Tasks to perform:
#1 From the interview excerpt, list every person named with both a first and a last name.
#2 Please answer these questions using the interview excerpt.
(a) What was the title of the book that was sent to them?
(b) To which network did they first take the live piece?
(c) Who was attached to the political show before Mary Matalin joined?

Extracted text:

About seven or eight years ago, George wrote a TV movie about Murrow, one much different than what we did. The story was seen through the eyes of a page working his way up at CBS. Murrow was idealized, it was a completely different take. It was for CBS and didn’t go anywhere. They never made it.
And then as we were thinking about what live TV we could do, a book was sent to us, To Strike at a King. It was about Milo Radulovich and that little piece of that story…
When we looked at the book, we thought that going back to Murrow and that one-year period when he goes against McCarthy would be really interesting to do live, and we decided to try it. So we originally wrote it as a live piece and took it to CBS, because that’s the only place to do it. It only made sense to do it here. But they weren’t up for it.


Why? Too embarrassing?

No, not too embarrassing at all. You’ve seen the film. CBS are heroes in my opinion. They allowed these guys to do what they did…

It’s double–edged…

It is double-edged, but at the end of the day the stuff got on the air. But CBS was going through their own crap at that time. The thing about the Reagan miniseries was happening, when they decided not to show it and gave it to Showtime. They were not looking to do anything controversial. Also there was the Janet Jackson thing and the boob. I think they were just gun shy. We never had that specific conversation, this is just me speculating. They could have just thought the script sucked, for all I know.
At that point, however, we said, Fuck it, let’s rewrite it and do it as a feature. And we’ll do it exactly as we want to—film in black-and-white, cast whoever we want — just do it.


How did K-Street color what you thought was possible to do?

K-Street was born another way. Some guys came to us who wanted to do a political show. What was interesting about the show was a) it was about politics, which George, Steven, and I are all interested in, and b) James Carville and Mary Matalin were attached. Actually it was just James at the time, Mary wasn’t in yet. They’re fascinating guys, but we didn’t know them at that point.

Data provided:
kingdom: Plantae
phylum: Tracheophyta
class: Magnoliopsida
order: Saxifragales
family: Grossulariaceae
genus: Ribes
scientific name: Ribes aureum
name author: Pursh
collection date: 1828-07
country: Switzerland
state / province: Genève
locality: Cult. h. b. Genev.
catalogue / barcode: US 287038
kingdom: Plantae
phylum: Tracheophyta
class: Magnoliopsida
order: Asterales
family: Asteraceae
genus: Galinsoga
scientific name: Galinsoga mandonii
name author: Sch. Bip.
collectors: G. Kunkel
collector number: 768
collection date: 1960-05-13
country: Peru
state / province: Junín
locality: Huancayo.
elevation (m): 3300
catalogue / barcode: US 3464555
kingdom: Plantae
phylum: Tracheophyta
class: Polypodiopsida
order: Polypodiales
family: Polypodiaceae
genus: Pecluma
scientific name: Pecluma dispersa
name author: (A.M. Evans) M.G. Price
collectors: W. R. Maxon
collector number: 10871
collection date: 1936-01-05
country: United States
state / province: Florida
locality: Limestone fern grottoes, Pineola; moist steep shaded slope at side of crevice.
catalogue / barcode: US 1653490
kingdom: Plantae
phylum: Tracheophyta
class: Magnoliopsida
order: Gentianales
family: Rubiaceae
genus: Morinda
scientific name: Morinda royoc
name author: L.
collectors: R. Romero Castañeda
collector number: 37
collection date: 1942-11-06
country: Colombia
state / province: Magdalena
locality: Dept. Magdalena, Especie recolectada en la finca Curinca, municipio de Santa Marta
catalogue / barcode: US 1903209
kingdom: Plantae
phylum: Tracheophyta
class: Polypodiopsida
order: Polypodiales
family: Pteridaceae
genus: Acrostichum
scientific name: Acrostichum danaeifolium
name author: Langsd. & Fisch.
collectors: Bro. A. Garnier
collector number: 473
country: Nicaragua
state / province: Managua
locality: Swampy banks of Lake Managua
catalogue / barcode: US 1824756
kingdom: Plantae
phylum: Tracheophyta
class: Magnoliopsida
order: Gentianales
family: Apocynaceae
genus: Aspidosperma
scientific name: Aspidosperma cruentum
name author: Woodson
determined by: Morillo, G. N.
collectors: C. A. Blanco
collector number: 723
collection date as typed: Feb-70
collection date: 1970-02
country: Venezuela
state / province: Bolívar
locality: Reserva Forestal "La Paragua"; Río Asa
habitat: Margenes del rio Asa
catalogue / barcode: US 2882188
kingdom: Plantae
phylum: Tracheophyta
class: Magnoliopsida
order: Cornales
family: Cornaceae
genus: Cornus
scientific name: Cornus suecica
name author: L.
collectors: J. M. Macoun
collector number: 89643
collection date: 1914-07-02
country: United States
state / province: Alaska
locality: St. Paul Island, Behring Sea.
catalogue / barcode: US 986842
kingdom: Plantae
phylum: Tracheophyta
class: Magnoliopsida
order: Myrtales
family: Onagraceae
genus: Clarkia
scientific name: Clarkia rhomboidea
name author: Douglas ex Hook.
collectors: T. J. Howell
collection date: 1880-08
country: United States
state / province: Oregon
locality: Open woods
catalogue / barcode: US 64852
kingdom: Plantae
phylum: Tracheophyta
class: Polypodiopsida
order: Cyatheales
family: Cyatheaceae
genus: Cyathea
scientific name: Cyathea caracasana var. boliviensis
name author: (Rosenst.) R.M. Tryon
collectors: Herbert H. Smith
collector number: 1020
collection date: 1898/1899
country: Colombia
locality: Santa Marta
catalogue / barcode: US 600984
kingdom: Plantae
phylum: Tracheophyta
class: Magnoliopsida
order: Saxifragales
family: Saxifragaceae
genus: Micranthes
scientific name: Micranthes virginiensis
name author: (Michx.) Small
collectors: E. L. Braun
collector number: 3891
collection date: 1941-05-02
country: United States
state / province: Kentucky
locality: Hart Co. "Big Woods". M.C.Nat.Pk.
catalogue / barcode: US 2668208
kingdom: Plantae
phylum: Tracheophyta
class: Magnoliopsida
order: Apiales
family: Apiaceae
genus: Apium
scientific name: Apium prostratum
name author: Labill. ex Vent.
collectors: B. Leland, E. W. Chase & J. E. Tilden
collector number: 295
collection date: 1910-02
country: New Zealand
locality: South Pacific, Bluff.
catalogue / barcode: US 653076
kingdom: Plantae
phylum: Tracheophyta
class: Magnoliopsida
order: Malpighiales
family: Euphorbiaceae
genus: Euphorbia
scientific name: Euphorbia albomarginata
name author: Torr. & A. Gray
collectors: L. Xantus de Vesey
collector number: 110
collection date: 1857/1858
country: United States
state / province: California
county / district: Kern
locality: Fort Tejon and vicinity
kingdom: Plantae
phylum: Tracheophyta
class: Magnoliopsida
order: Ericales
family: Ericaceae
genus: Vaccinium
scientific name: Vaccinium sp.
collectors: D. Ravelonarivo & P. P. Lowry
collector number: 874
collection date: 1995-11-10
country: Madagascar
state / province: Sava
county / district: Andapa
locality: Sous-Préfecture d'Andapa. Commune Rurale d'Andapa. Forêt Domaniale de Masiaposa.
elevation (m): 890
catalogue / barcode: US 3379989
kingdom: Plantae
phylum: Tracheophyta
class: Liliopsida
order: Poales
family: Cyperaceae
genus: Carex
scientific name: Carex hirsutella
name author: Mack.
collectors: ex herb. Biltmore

Exercise answers:
#1
Milo Radulovich
Janet Jackson
James Carville
Mary Matalin

#2
(a) To Strike at a King
(b) CBS
(c) James Carville